Per
misteriose ragioni, un uomo d’affari cinese a Hong Kong
viene massacrato dagli uomini di un boss del crimine, i quali
falcidiano anche la moglie francese ed i loro due bambini.
La donna riesce miracolosamente a sopravvivere e viene raggiunta
dal padre al quale, in fin di vita ed indicando le parole
di un giornale, chiede di essere vendicata. L’uomo,
chiamato Costello, è un cuoco con un ristorante a Parigi
di sua proprietà, ma vent’anni prima, era un
killer. Straniero in terra straniera, senza conoscere nessuno
né sapere la lingua, si imbatterà in un trio
di esperti sicari ai quali chiederà aiuto in cambio
della sua casa e del suo ristorante in Francia. I tre uomini
abbracceranno la sua causa e, seguendo un proprio codice d’onore,
lo aiuteranno a risalire sia agli esecutori che al mandante,
con conseguenze drammatiche ed imprevedibili.
Vegeange
è un piccolo capolavoro del cinema noir e d’azione,
con la vendetta e l’onore come tema portante della storia
diretta da Johnny To, autore dall’estetica filmica interessante,
improntata su toni grevi e poco rassicuranti. La trama ha
un approccio narrativo immediato ed al tempo stesso enigmatico
per quanto riguarda le motivazioni e le decisioni dei personaggi;
la narrazione procede infatti in maniera non lineare (né,
quindi, prevedibile), ma ramificata, seguendo vicende parallele
al protagonista (uno splendido e granitico Johnny Hallyday),
che pongono l’attenzione anche su altri carachters,
con dettagli a prima vista inusuali ed esterni che, invece,
vanno ad integrare il nodo narrativo principale dando peso
e contenuto a tutti i personaggi.
Interessanti sono alcune idee della sceneggiatura, inerenti
sia il trio di killer che, pur di onorare un patto con uno
straniero, arriveranno a sconvolgere drammaticamente le proprie
vite per aiutarlo e proteggerlo, sia soprattutto inerente
Costello: personaggio letale, ma imperfetto, afflitto da un
deficit della memoria (a causa di una vecchia ferita alla
testa), che lo costringe ad una lotta contro il tempo prima
di dimenticare tutto.

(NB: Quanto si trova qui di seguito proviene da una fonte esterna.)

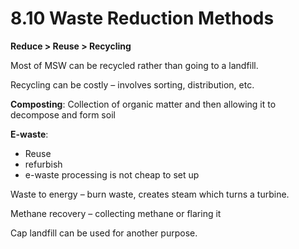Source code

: # 8.10 Waste Reduction Methods
**Reduce > Reuse > Recycling**

Most of MSW can be recycled rather than going to a landfill.

Recycling can be costly – involves sorting, distribution, etc.

**Composting**: Collection of organic matter and then allowing it to decompose and form soil

**E-waste**: 
- Reuse 
- refurbish
- e-waste processing is not cheap to set up

Waste to energy – burn waste, creates steam which turns a turbine.

Methane recovery – collecting methane or flaring it

Cap landfill can be used for another purpose.


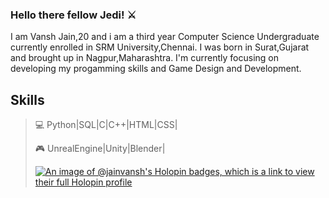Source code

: ### Hello there fellow Jedi! ⚔️

I am Vansh Jain,20 and i am a third year Computer Science Undergraduate currently enrolled in SRM University,Chennai.
I was born in Surat,Gujarat and brought up in Nagpur,Maharashtra.
I'm currently focusing on developing my progamming skills and Game Design and Development.

## Skills
> 💻 Python|SQL|C|C++|HTML|CSS|
>
> 
> 🎮 UnrealEngine|Unity|Blender|
>
> [![An image of @jainvansh's Holopin badges, which is a link to view their full Holopin profile](https://holopin.me/jainvansh)](https://holopin.io/@jainvansh)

Questo elemento giocherà un ruolo
importante nella risoluzione del film, aumentando il pathos
e la tensione a causa della progressiva perdita di cognizione
del protagonista, un vendicatore al tempo stesso inesorabile
e disorientato, in una resa dei conti in stile western meta-urbano
dallo sviluppo e dall’epilogo affatto scontati.
Vegeange
è un film definito da un forte realismo, esaltato da
un’attenzione maniacale per i dettagli ed idee visive
molto originali; fanno da efficace complemento un’atmosfera
claustrofobica ed ambigua grazie alla fotografia blù-scura
suburbana e l’essenzialità di interpretazioni
e dialoghi. Ci sono sequenze molto ben congegnate, sia per
regia che per montaggio, di grande impatto drammatico e con
l’unica concessione al cinema d’azione rappresentato
dal rallenty che congela il tempo rendendo più intensa
l’atmosfera, accelerando poi all’improvviso con
scontri ruvidi ed asciutti di grande effetto realistico. Citiamo,
ad esempio, l’arrivo di Costello e dei suoi soci nella
casa dove è avvenuto il massacro: le drammatiche sequenze
delle uccisioni si contrappongono in montaggio man mano che
i tre sicari ricostruiscono ciò che è accaduto,
mentre Costello non trova di meglio da fare che buttare i
cibi andati a male e preparare il pranzo, durante il quale
si confronteranno tra loro e con il pubblico. Continuando,
il confronto notturno nel parco con i killer opposti o l’inseguimento
sotto la pioggia, fino allo scontro finale, sono modelli da
scuola di cinema per decostruzione narrativa, ritmo inusuale
e originalità dell’impostazione di scena.